Our research focuses on understanding the precise organ-specific functions of dendritic cells in immunity and in the context of their local tissue environment. Dendritic cells are versatile controllers of the immune system that sense pathogens and damage to initiate the bodies defense. They exist as developmentally distinct subsets with unique functions in immunity.
Dendritic cells are short lived and constantly replenished from bone marrow progenitors. We hypothesize that the cellular identity of dendritic cells is first imprinted by developmental origin (nature) and want to understand how it can be shaped environmental factors (nurture). To this end, we study how dendritic cell progenitors reach their target organs in steady state and during inflammation and identify the cell intrinsic and extrinsic signals that drive their terminal differentiation to establish tissue specific dendritic cell networks. We address our scientific questions in part using mouse models that allow for lineage tracing and visualization of dendritic cells based on their ontogenetic descendence from committed precursors, coupled to single cell technologies, transcriptomics and innovative imaging techniques. The tissue specific functions of dendritic cell subsets in immunity are further studied by depleting these cells and assessing subsequent immune responses.
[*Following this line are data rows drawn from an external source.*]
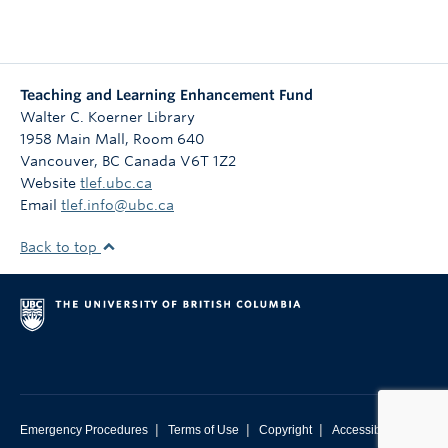
Teaching and Learning Enhancement Fund
Walter C. Koerner Library
1958 Main Mall, Room 640
Vancouver
,
BC
Canada
V6T 1Z2
Website
tlef.ubc.ca
Email
tlef.info@ubc.ca
Back to top
|
|
|
Emergency Procedures
Terms of Use
Copyright
Accessibility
The major challenges in the design of future therapies are to target specific components of the immune response in the absence of general immunosuppression. We think that understanding the unique functions of dendritic cells in the context of their microenvironment will help determine their potential to be targeted in immunotherapy. A better understanding of the development of dendritic cells may also help us identify factors that can be used to manipulate dendritic cell differentiation and function in vaccines or therapeutic settings.